* **Directions**
All entries are to be copied exactly, with pictures removed.

[Front-end code change data]
== Segment start ==
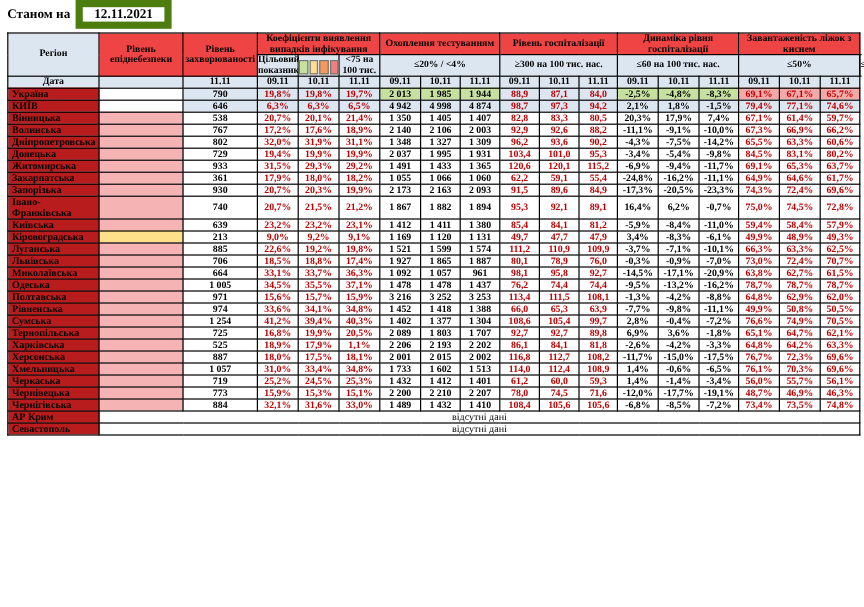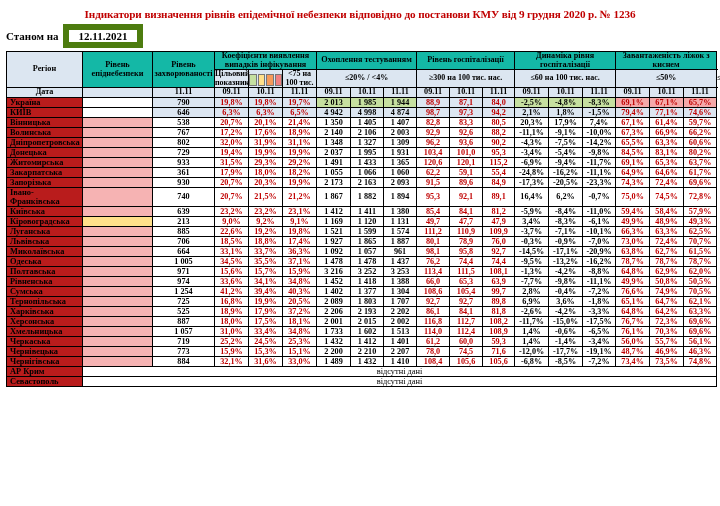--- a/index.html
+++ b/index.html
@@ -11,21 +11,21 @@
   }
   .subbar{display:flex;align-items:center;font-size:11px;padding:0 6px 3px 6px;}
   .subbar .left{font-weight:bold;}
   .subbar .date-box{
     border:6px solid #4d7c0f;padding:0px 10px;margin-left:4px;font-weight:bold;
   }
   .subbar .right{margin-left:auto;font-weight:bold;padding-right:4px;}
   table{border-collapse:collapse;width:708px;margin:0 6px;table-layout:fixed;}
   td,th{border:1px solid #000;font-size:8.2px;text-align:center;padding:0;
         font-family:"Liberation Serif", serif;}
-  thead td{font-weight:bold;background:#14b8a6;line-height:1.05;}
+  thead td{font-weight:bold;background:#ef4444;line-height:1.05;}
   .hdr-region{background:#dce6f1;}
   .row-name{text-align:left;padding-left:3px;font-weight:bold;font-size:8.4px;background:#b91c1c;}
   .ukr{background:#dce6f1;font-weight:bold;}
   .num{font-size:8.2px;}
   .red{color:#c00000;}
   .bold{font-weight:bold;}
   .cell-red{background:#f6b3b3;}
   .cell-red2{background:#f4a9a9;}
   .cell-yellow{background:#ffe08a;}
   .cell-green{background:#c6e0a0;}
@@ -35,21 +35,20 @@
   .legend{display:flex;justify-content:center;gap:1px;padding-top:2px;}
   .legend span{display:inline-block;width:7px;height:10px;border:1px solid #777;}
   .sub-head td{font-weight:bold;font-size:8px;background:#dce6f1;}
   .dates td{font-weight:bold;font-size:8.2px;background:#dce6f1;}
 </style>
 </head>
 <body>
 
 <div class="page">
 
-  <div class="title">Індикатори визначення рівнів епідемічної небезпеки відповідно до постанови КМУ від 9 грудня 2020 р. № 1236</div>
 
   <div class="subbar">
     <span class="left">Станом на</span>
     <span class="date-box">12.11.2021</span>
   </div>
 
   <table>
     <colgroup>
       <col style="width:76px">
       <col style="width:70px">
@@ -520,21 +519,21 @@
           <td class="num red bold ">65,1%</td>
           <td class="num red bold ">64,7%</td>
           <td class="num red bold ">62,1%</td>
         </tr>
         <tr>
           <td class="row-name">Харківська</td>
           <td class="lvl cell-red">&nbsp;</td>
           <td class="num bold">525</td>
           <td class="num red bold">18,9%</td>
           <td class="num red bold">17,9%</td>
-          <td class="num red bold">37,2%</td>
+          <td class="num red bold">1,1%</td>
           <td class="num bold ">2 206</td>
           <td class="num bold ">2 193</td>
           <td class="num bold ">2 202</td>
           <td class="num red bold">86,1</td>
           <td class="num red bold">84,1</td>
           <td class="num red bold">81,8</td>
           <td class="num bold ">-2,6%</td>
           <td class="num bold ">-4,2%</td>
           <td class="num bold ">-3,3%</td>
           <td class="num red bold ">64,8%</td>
== Segment end ==
* **Task result**
--- a/index.html
+++ b/index.html
@@ -11,21 +11,21 @@
   }
   .subbar{display:flex;align-items:center;font-size:11px;padding:0 6px 3px 6px;}
   .subbar .left{font-weight:bold;}
   .subbar .date-box{
     border:6px solid #4d7c0f;padding:0px 10px;margin-left:4px;font-weight:bold;
   }
   .subbar .right{margin-left:auto;font-weight:bold;padding-right:4px;}
   table{border-collapse:collapse;width:708px;margin:0 6px;table-layout:fixed;}
   td,th{border:1px solid #000;font-size:8.2px;text-align:center;padding:0;
         font-family:"Liberation Serif", serif;}
-  thead td{font-weight:bold;background:#14b8a6;line-height:1.05;}
+  thead td{font-weight:bold;background:#ef4444;line-height:1.05;}
   .hdr-region{background:#dce6f1;}
   .row-name{text-align:left;padding-left:3px;font-weight:bold;font-size:8.4px;background:#b91c1c;}
   .ukr{background:#dce6f1;font-weight:bold;}
   .num{font-size:8.2px;}
   .red{color:#c00000;}
   .bold{font-weight:bold;}
   .cell-red{background:#f6b3b3;}
   .cell-red2{background:#f4a9a9;}
   .cell-yellow{background:#ffe08a;}
   .cell-green{background:#c6e0a0;}
@@ -35,21 +35,20 @@
   .legend{display:flex;justify-content:center;gap:1px;padding-top:2px;}
   .legend span{display:inline-block;width:7px;height:10px;border:1px solid #777;}
   .sub-head td{font-weight:bold;font-size:8px;background:#dce6f1;}
   .dates td{font-weight:bold;font-size:8.2px;background:#dce6f1;}
 </style>
 </head>
 <body>
 
 <div class="page">
 
-  <div class="title">Індикатори визначення рівнів епідемічної небезпеки відповідно до постанови КМУ від 9 грудня 2020 р. № 1236</div>
 
   <div class="subbar">
     <span class="left">Станом на</span>
     <span class="date-box">12.11.2021</span>
   </div>
 
   <table>
     <colgroup>
       <col style="width:76px">
       <col style="width:70px">
@@ -520,21 +519,21 @@
           <td class="num red bold ">65,1%</td>
           <td class="num red bold ">64,7%</td>
           <td class="num red bold ">62,1%</td>
         </tr>
         <tr>
           <td class="row-name">Харківська</td>
           <td class="lvl cell-red">&nbsp;</td>
           <td class="num bold">525</td>
           <td class="num red bold">18,9%</td>
           <td class="num red bold">17,9%</td>
-          <td class="num red bold">37,2%</td>
+          <td class="num red bold">1,1%</td>
           <td class="num bold ">2 206</td>
           <td class="num bold ">2 193</td>
           <td class="num bold ">2 202</td>
           <td class="num red bold">86,1</td>
           <td class="num red bold">84,1</td>
           <td class="num red bold">81,8</td>
           <td class="num bold ">-2,6%</td>
           <td class="num bold ">-4,2%</td>
           <td class="num bold ">-3,3%</td>
           <td class="num red bold ">64,8%</td>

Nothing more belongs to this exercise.